S. E. Tevis MD, R. Bassett MS, I. Bedrosian MD, C. H. Barcenas MD, MSc, D. M. Black MD, A. S. Caudle MD, MS, S. M. DeSnyder MD, E. Fitzsullivan MD, K. K. Hunt MD, H. M. Kuerer MD, PhD, A. Lucci MD, F. Meric-Bernstam MD, E. A. Mittendorf MD, PhD, K. Park MD, M. Teshome MD, A. M. Thompson MD, R. F. Hwang MD
Breast Oncology
Volume 26, Issue 3 / March , 2019

Abstract

Background

OncotypeDX recurrence score (RS)® has been found to predict recurrence and disease-free survival in patients with node negative breast cancer. Whether RS is useful in guiding locoregional therapy decisions is unclear. We sought to evaluate the relationship between RS and lymph node burden.

Methods

Patients with invasive breast cancer who underwent sentinel lymph node dissection from 2010 to 2015 were identified from a prospectively maintained database. Patients were excluded if they were clinically node positive or if they received neoadjuvant chemotherapy. RS was classified as low (< 18), intermediate (18–30), or high (> 30). The association between RS, lymph node burden, and disease recurrence was evaluated.

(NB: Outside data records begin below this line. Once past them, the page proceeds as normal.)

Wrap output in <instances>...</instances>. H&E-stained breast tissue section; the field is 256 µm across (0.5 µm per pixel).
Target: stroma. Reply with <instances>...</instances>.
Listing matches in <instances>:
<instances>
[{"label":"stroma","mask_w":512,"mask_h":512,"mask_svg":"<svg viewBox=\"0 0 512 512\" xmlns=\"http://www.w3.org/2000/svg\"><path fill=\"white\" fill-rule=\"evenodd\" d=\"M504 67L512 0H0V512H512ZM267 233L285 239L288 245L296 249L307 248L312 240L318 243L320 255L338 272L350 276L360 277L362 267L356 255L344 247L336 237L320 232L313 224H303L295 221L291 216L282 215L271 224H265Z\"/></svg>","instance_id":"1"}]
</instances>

Statistical analyses were performed in R version 3.4.0; p < 0.05 was considered significant.

Results

A positive SLN was found in 168 (15%) of 1121 patients. Completion axillary lymph node dissection was performed in 84 (50%) of SLN-positive patients. The remaining 84 (50%) patients had one to two positive SLNs and did not undergo further axillary surgery. RS was low in 58.5%, intermediate in 32.6%, and high in 8.9%. RS was not associated with a positive SLN, number of positive nodes, maximum node metastasis size, or extranodal extension. The median follow-up was 23 months. High RS was not associated with locoregional recurrence (p = 0.07) but was significantly associated with distant recurrence (p = 0.0015).

Conclusions

OncotypeDX RS is not associated with nodal burden in women with clinically node-negative breast cancer, suggesting that RS is not useful to guide decisions regarding extent of axillary surgery for these patients.